Revoluzión cierra sus puertas hasta nuevo aviso
Después de un tiempo de meditar y pensar, he tomado esta decisión. Es por eso que quiero por este medio reconocer mis errores.
Estuve equivocado mucho tiempo, sobre todo los dos últimos años. Pensaba y tenía la fantasía que gente cristiana como los que entramos acá, éramos personas de valores, que entendíamos los principios del reino de Dios, que habíamos comprendido lo que significa la gracia y el amor de Dios, pero me equivoqué, nada más lejos estaba de eso.
A los largo de estos 5 años y medio de vida que tiene el sitio, y sobre todo en los últimos 2 años, pude comprobar cuán enfermos estamos como cristianos. Agresión, intolerancia, falta de sentido por la autoridad, orgullo, egoísmo, división, queja, murmuración, condenación, banalidad, pasaron a ser moneda corriente. El pecado es relativo, relativo a lo que "yo pienso", ya no es Dios ni su palabra un parámetro fijo, el parámetro soy yo y mis ideas.
Este sitio fue concebido como un espacio para en Cristo edificar, despertar, promover, impulsar, unir, levantar, sanar, revelar. Si eso no se lleva a cabo, entonces Revoluzión no tiene por qué seguir existiendo. Y como siempre dijimos, Revoluzión no está hecho por algunos, sino que es algo construido por todos, ya que es una comunidad.
Duele esta decisión, y duele saber que nuestros actos impulsaron a llegar a esta situación. Todavía nos queda mucho por destruir, muchas personas por herir, mucho "prójimo" por juzgar, mucho por hacer para frenar el obrar de Dios a través de nuestras vidas. Sigamos así, seguramente llegaremos a mucho...

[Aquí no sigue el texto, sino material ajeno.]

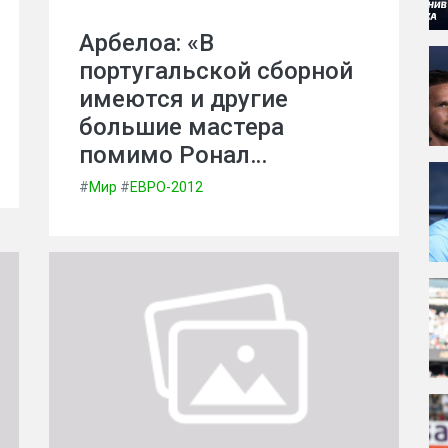
Арбелоа: «В
португальской сборной
имеются и другие
большие мастера
помимо Ронал…
#
Мир
#
ЕВРО-2012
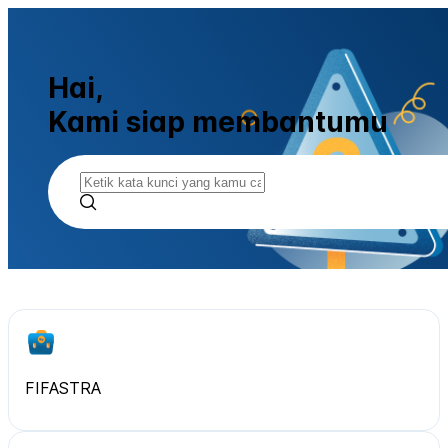
Hai,
Kami siap membantumu
FIFASTRA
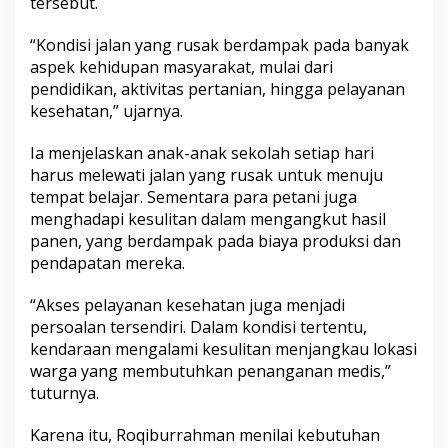
tersebut.
“Kondisi jalan yang rusak berdampak pada banyak
aspek kehidupan masyarakat, mulai dari
pendidikan, aktivitas pertanian, hingga pelayanan
kesehatan,” ujarnya.
Ia menjelaskan anak-anak sekolah setiap hari
harus melewati jalan yang rusak untuk menuju
tempat belajar. Sementara para petani juga
menghadapi kesulitan dalam mengangkut hasil
panen, yang berdampak pada biaya produksi dan
pendapatan mereka.
“Akses pelayanan kesehatan juga menjadi
persoalan tersendiri. Dalam kondisi tertentu,
kendaraan mengalami kesulitan menjangkau lokasi
warga yang membutuhkan penanganan medis,”
tuturnya.
Karena itu, Roqiburrahman menilai kebutuhan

Les pido una cosa nada más, que nos arrepintamos, nos volvamos a Dios de rodillas y examinemos nuestras vidas. Que dejemos el orgullo, y que volvamos a dejar que Jesús sea el Señor y Rey de nuestras vidas, de manera que se manifieste en nosotros toda humildad, gracia y dependencia de Él. ¿No les parece que la misma situación que está viviendo nuestra querida latinoamérica también se ha encarnado en nosotros? ¿No creen que es tiempo de no conformarnos a este siglo y comenzar a hacer manifiesto el reino de Dios y su justicia en nuestras vidas, para luego que esto se manifieste en nuestros países y ciudades? ¿O queremos maldición para nuestra tierra, y nuestra descendencia?